My Abstract

Dear Students,

I will be working on a paper alongside you, just so that you can get a window into my process. Please read the tutorial on abstract writing, then take a look at this:

Inquisitive Accuracy Monism

Kareem Khalifa and Jared Millson

Epistemologists frequently endorse truth monism, the thesis that only true beliefs are of fundamental epistemic value. However, such a view faces searching counterexamples, particularly when it is used to account for various facets of scientific practice. While many of truth monism’s critics adopt a pluralistic view in which other epistemic goods are as fundamental as true belief, we opt instead to alter the letter but not the spirit of truth monism. We dub the resulting view “Inquisitive accuracy monism,” which holds that only accurate representations are of fundamental epistemic value, and that a representation’s accuracy is to be assessed by its success in providing correct answers to relevant questions. Which questions are relevant is a function of a putative representer’s perspective, which is characterized by his/her social role, abilities, and presuppositions. We argue that inquisitive accuracy monism outperforms both truth monism and its pluralist alternatives in accounting for the epistemic value underlying a variety of scientific practices.
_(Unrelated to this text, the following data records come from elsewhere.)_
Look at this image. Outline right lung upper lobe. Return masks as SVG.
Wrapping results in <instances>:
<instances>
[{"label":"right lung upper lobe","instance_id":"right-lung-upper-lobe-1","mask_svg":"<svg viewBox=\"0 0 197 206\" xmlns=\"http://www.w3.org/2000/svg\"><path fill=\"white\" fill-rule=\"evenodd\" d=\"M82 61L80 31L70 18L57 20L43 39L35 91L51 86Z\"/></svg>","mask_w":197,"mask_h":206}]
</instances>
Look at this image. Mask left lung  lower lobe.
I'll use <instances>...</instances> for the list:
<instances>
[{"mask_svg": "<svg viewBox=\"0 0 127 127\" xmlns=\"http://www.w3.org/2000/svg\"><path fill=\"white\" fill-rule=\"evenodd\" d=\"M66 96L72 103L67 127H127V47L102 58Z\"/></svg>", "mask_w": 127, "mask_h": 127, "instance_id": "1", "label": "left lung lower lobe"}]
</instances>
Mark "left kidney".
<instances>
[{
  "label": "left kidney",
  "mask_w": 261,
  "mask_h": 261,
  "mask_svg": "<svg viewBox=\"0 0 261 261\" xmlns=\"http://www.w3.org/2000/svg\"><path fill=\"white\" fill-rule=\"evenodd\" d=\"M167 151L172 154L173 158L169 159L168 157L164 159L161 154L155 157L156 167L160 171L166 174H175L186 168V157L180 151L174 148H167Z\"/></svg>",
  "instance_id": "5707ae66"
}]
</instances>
This is a prospective basic abstract (do the reading!). You’ll also see that I’ve covered all four things that an abstract ought to do:

Motivation: The first two sentences state the problem to be solved: how to reconcile truth monism with scientific practice?

Thesis: The solution to the problem is to shift from truth monism to inquisitive accuracy monism, both of which are defined.

Encapsulation: Inquisitive accuracy monism will be established by accounting for a variety of scientific practices’ epistemic value.

Flagging differences: The main foils are truth monism and its pluralist rivals.